_Data extracts_.
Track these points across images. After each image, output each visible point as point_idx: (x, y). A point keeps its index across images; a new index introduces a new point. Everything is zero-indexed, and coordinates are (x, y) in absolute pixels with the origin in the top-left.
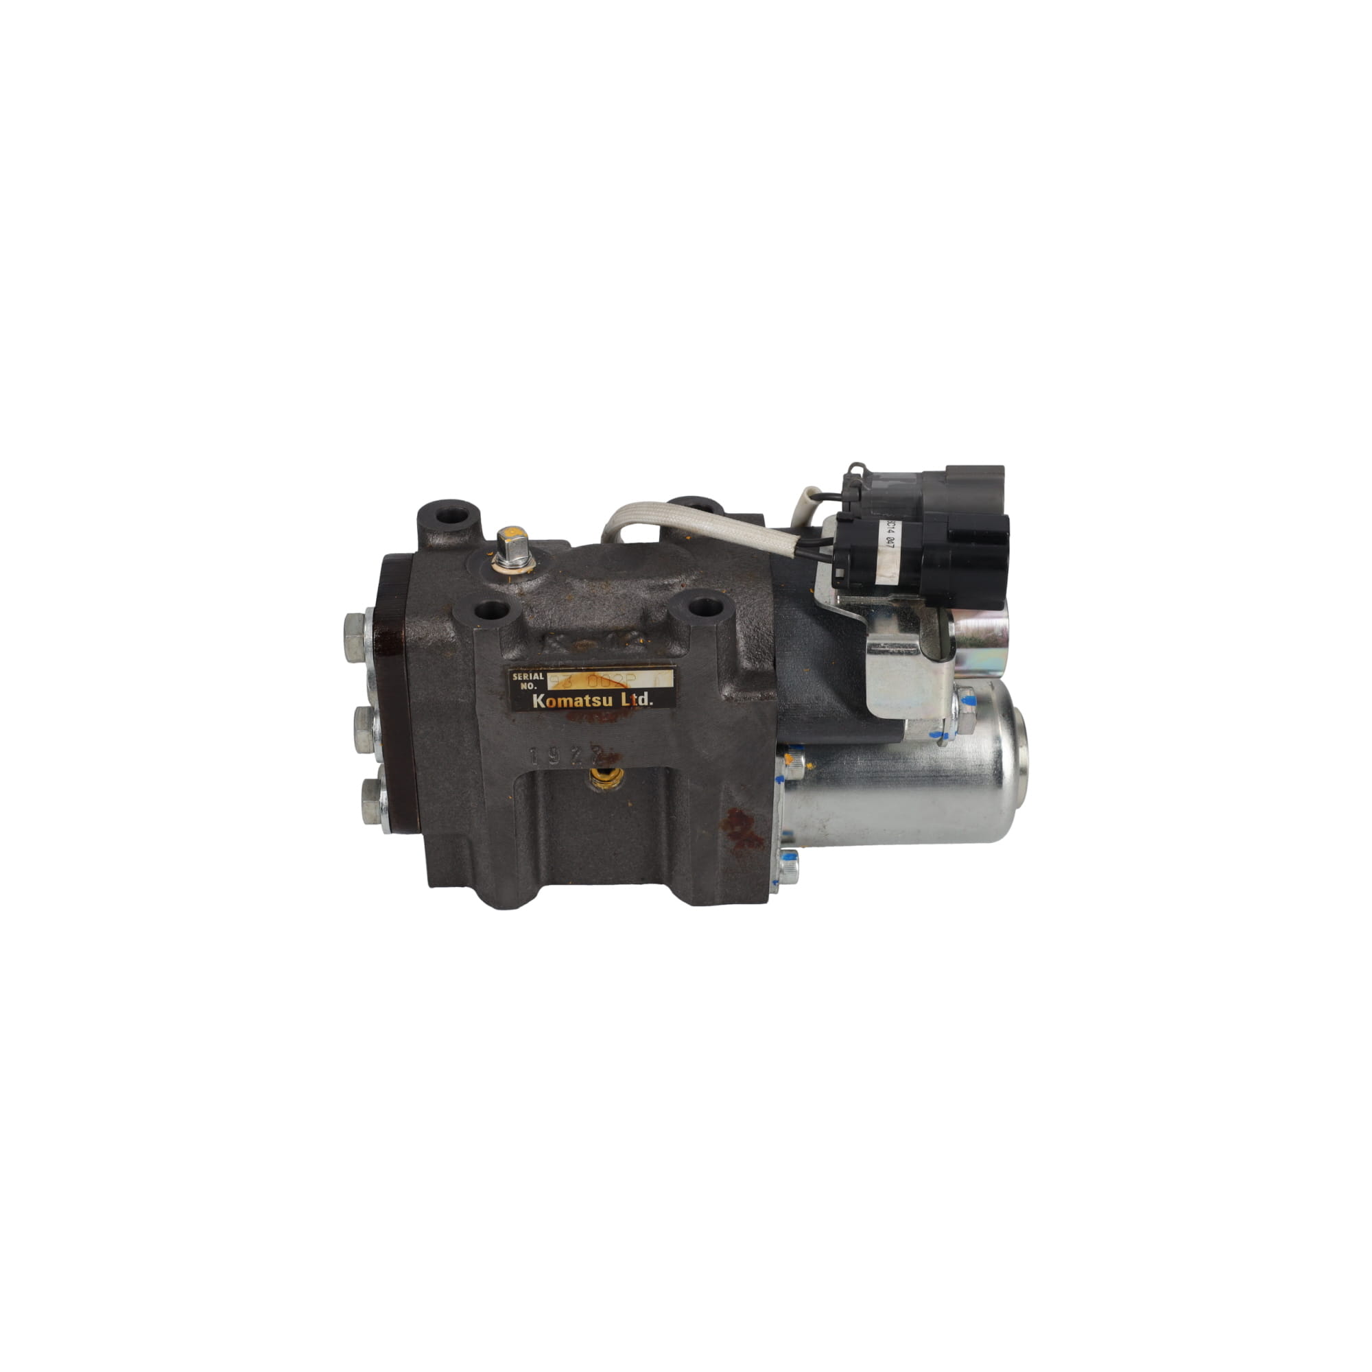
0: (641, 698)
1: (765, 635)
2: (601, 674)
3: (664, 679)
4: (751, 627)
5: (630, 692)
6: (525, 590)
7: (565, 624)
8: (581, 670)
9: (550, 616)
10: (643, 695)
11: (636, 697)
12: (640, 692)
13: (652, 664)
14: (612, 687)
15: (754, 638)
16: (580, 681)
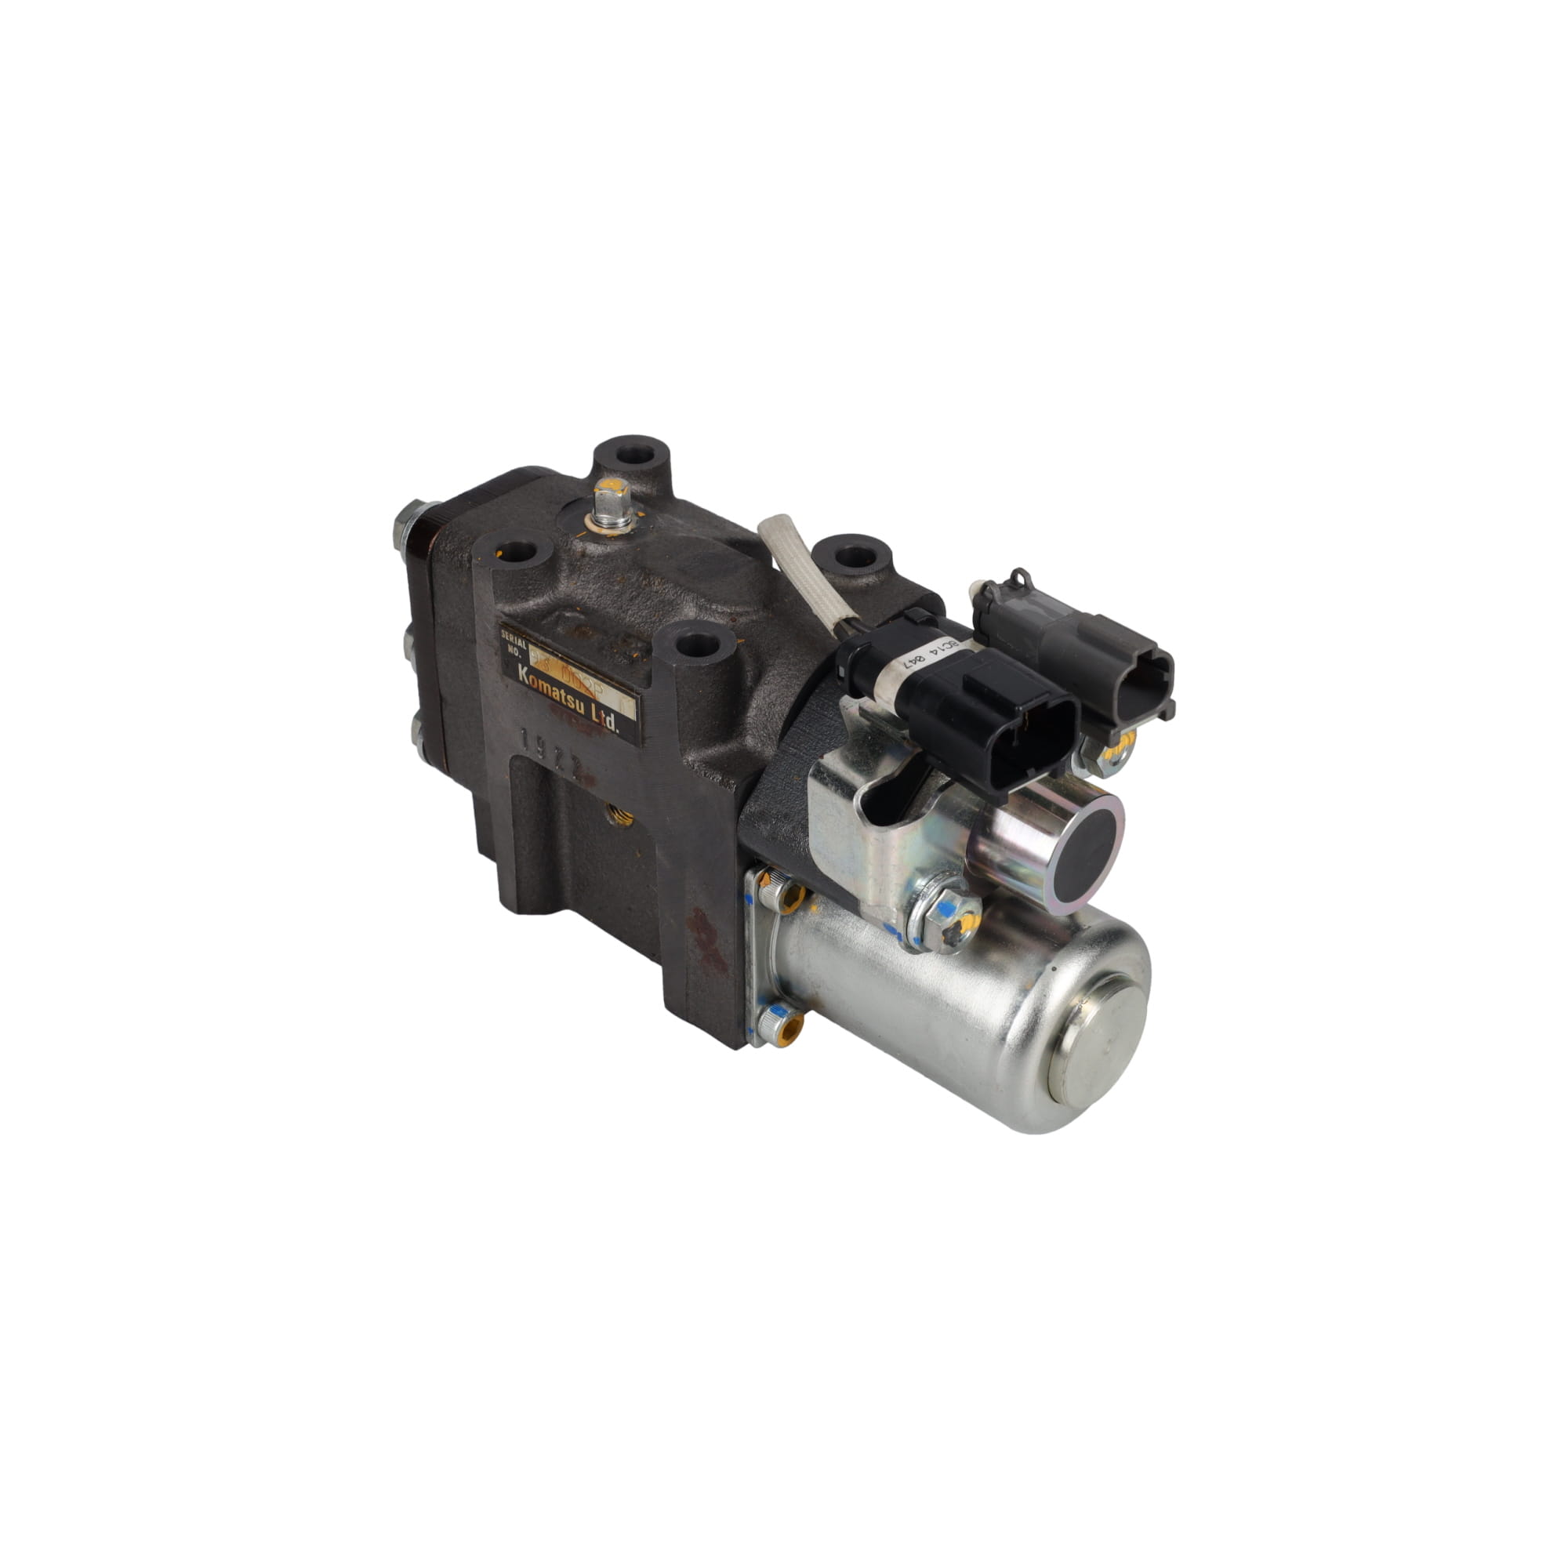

_How to complete this task_.
Print every line of the entries above word for word, omitting the pictures.

_Solution for this exercise_.
Track these points across images. After each image, output each visible point as point_idx: (x, y). A point keeps its index across images; a new index introduces a new point. Everything is zero-indexed, and coordinates are (x, y) in absolute pixels with the origin in the top-left.
0: (641, 698)
1: (765, 635)
2: (601, 674)
3: (664, 679)
4: (751, 627)
5: (630, 692)
6: (525, 590)
7: (565, 624)
8: (581, 670)
9: (550, 616)
10: (643, 695)
11: (636, 697)
12: (640, 692)
13: (652, 664)
14: (612, 687)
15: (754, 638)
16: (580, 681)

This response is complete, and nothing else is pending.